Un consentement à géométrie variable
Comment se positionner face à une personne dont la maladie empêche toute réflexion, tout raisonnement ? Alors faire des choix ? Quand les capacités de discernement et de jugement s’altèrent, quand la maladie progresse inexorablement, quand son caractère, ses attitudes sont impactés… la personne aidée va petit à petit changer. Comment écouter la voix de celles qui ne parlent plus ou qui ne parviennent pas à se faire comprendre ? Au-delà des textes législatifs, le mot consentement est sur toutes les lèvres mais peine à prendre toute sa place au quotidien. A l’heure où les services à domicile et les établissements affirment haut et fort « respecter » le choix des personnes souffrant de la maladie d’Alzheimer, force est de constater que les contradictions sont légion. Que dire des entrées en Ehpad réalisées en urgence, sans explication ou accompagnées d’un mensonge : « c’est juste pour quelques jours ! ». Que dire quand l’habitant ou le résident (selon le vocabulaire utilisé par les équipes) refuse de se doucher tous les matins alors que la famille l’exige : « elle qui a toujours été si soignée ! » et que le règlement intérieur le préconise : « on ne va pas pouvoir éviter la douche indéfiniment ! ». L’autonomie décisionnelle s’arrête-t-elle aux portes de la perte d’autonomie cognitive ?
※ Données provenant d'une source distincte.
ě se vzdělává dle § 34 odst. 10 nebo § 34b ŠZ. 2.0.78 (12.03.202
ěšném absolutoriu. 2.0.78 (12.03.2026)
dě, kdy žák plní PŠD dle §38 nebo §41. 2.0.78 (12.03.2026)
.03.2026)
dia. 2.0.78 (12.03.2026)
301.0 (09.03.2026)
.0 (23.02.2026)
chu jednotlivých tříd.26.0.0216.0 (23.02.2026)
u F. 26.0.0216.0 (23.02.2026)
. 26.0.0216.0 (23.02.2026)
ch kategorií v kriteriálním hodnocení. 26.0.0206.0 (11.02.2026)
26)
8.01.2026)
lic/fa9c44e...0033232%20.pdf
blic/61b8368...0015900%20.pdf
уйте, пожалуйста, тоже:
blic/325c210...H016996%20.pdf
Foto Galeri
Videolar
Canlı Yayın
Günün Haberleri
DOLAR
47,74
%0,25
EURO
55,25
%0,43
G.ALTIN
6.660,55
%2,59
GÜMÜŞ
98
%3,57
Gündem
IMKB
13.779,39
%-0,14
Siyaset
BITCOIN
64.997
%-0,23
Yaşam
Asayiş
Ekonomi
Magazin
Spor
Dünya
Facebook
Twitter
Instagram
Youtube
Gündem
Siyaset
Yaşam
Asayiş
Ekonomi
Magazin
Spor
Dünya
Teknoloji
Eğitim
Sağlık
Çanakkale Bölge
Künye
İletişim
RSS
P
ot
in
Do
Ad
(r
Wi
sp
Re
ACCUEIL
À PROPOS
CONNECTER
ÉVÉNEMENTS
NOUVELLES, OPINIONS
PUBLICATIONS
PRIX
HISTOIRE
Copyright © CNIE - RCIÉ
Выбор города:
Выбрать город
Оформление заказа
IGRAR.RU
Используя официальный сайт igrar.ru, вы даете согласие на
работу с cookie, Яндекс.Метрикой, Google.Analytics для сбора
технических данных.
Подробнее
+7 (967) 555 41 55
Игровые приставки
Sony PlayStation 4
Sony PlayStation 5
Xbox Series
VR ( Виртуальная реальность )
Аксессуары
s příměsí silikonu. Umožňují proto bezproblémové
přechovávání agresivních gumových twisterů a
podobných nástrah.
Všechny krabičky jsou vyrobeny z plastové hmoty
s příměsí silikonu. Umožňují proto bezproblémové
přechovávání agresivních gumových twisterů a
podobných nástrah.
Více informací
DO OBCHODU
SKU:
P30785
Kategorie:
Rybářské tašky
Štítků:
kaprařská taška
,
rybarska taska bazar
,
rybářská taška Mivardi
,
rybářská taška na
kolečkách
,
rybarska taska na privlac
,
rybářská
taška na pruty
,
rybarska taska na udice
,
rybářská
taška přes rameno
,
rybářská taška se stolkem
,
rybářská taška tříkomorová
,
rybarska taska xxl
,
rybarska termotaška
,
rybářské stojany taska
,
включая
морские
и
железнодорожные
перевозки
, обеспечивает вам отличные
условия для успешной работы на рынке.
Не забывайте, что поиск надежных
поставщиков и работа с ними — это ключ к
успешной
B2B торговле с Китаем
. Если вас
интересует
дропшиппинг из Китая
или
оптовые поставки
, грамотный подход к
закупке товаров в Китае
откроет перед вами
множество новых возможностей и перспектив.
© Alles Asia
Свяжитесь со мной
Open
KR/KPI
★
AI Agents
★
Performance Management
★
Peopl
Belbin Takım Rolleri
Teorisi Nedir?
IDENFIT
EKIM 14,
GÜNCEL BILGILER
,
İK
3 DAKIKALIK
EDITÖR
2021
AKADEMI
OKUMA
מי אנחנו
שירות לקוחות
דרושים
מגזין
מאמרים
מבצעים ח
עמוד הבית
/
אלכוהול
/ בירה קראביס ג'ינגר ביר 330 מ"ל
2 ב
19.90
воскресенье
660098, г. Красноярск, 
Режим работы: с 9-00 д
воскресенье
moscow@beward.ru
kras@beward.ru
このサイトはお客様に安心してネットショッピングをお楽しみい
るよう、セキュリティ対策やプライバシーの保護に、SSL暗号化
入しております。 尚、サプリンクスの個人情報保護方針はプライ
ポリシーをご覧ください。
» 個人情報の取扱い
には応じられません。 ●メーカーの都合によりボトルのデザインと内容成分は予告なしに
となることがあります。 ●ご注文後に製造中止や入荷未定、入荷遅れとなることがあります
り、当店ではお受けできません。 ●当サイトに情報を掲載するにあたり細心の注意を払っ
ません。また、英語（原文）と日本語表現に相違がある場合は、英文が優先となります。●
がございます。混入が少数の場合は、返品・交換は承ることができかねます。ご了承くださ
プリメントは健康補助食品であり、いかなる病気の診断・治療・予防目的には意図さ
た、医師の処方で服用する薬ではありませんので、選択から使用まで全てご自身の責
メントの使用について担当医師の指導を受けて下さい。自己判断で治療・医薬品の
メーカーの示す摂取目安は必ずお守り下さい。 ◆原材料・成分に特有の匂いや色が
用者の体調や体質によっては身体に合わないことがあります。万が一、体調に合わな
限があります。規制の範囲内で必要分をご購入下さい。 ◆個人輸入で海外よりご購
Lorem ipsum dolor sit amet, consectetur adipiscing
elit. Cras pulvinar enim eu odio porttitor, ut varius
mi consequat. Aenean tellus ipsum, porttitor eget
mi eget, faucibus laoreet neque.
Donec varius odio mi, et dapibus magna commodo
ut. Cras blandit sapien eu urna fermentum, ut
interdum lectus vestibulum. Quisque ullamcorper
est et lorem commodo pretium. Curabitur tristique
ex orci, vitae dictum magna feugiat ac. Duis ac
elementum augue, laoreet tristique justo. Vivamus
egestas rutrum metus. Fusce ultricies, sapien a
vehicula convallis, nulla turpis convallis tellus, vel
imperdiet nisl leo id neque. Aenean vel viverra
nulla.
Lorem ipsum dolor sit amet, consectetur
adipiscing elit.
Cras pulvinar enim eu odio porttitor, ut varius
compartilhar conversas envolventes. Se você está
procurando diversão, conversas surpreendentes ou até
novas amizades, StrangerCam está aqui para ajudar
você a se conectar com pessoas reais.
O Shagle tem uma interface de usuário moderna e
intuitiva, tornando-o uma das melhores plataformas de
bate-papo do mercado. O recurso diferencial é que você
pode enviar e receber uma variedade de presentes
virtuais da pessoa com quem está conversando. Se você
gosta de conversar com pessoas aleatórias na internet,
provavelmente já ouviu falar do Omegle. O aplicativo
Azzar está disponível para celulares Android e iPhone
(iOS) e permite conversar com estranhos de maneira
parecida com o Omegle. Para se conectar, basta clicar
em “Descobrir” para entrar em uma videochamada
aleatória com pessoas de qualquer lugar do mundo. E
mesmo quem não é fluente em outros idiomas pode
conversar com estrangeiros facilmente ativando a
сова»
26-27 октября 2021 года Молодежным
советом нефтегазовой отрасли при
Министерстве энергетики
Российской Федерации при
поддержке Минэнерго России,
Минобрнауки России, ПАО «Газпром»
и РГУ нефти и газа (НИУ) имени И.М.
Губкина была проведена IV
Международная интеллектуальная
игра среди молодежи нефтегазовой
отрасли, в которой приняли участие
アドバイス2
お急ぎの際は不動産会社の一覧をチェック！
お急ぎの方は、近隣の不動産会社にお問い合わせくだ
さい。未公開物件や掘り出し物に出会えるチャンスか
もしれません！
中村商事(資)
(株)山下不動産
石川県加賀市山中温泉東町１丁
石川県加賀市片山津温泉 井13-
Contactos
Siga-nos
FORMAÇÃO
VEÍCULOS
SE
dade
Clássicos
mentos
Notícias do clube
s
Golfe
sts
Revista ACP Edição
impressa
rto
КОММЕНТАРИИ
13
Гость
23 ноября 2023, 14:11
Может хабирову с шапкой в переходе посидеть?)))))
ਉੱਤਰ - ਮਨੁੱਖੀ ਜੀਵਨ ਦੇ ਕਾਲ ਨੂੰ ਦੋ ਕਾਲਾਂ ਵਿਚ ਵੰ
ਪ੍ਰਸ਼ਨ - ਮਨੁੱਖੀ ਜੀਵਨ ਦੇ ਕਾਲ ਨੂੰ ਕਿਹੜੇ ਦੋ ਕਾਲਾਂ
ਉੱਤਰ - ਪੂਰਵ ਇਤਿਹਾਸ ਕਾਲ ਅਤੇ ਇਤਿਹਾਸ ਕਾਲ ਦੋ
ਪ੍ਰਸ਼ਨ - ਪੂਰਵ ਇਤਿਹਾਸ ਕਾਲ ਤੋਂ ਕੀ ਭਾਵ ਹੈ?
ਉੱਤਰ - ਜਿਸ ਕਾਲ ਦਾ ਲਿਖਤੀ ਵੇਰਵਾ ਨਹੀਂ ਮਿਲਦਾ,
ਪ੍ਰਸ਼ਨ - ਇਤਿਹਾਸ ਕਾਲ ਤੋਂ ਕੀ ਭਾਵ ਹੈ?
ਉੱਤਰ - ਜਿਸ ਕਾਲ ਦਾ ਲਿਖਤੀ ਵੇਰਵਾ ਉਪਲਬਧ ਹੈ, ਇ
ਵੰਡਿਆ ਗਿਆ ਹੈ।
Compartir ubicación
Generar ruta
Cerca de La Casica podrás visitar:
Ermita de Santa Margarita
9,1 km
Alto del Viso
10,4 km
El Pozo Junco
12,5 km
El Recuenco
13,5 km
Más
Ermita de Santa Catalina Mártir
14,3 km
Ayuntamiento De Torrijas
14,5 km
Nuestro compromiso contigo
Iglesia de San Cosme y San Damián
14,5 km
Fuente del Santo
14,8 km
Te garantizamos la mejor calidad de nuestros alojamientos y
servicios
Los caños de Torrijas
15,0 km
Présomption de compétences
Au moment du choix, seule le ou la principal(e) intéressé(e) devrait choisir, à condition de reconnaitre sa présomption de compétences. Or à domicile comme en établissement, 1001 contraintes et « bonnes » raisons font trop souvent peser la balance du côté des aidants au dépend des aidés, des incapacités au dépend des capacités. Qu’il est tentant de tout décider pour leur bien, pour les protéger. En toute bonne conscience. Et progressivement, en prétextant bien les connaitre, les questions ne leur seront même plus posées. Considérés comme incapables, ils sont en réalité rarement entendus… et même oubliés des échanges. Quant aux directives anticipées et aux personnes de confiance prévues par la loi, elles restent insuffisamment connues et utilisées. Et quand les personnes atteintes de troubles neurodégénératifs s’expriment enfin, leurs réactions sont qualifiées de comportements d’opposition qu’il faut étouffer et non observer et comprendre. Mais que nous disent-ils ? Qu’ils sont des adultes dont on doit respecter les choix. C’est justement au moment des pertes cognitives que ces pertes empêchent parfois de ne pas sombrer. Il ne s’agit pas de réduire la vie à des décisions anodines, mais de laisser le temps et la possibilité à la personne d’exprimer ses préférences.
« Dementia-friendly »
Face aux injonctions sécuritaires, aux difficultés quotidiennes, trouver le juste équilibre entre l’interventionnisme et la toute-puissance des professionnels et le laisser-faire et la liberté de choix n’est pas facile. Une des réponses ne peut venir que de questionnements menés en équipes pluridisciplinaires autour du sens du mot consentement. Puis viendra le temps de la recherche de l’assentiment, par l’observation d’un sourire, d’une grimace, d’un froncement de sourcils… A partir du moment où une meilleure connaissance de la maladie est assurée. Et pas uniquement dans les domiciles concernés et les établissements spécialisés. La liberté de choix ne doit pas se cantonner aux soins… mais bien aux besoins quotidiens. Et pour que la société bascule dans le mouvement « Dementia-Friendly », un long chemin reste à parcourir. Certains pionniers ont déjà pris leurs bâtons de pèlerins et ouvrent la voie.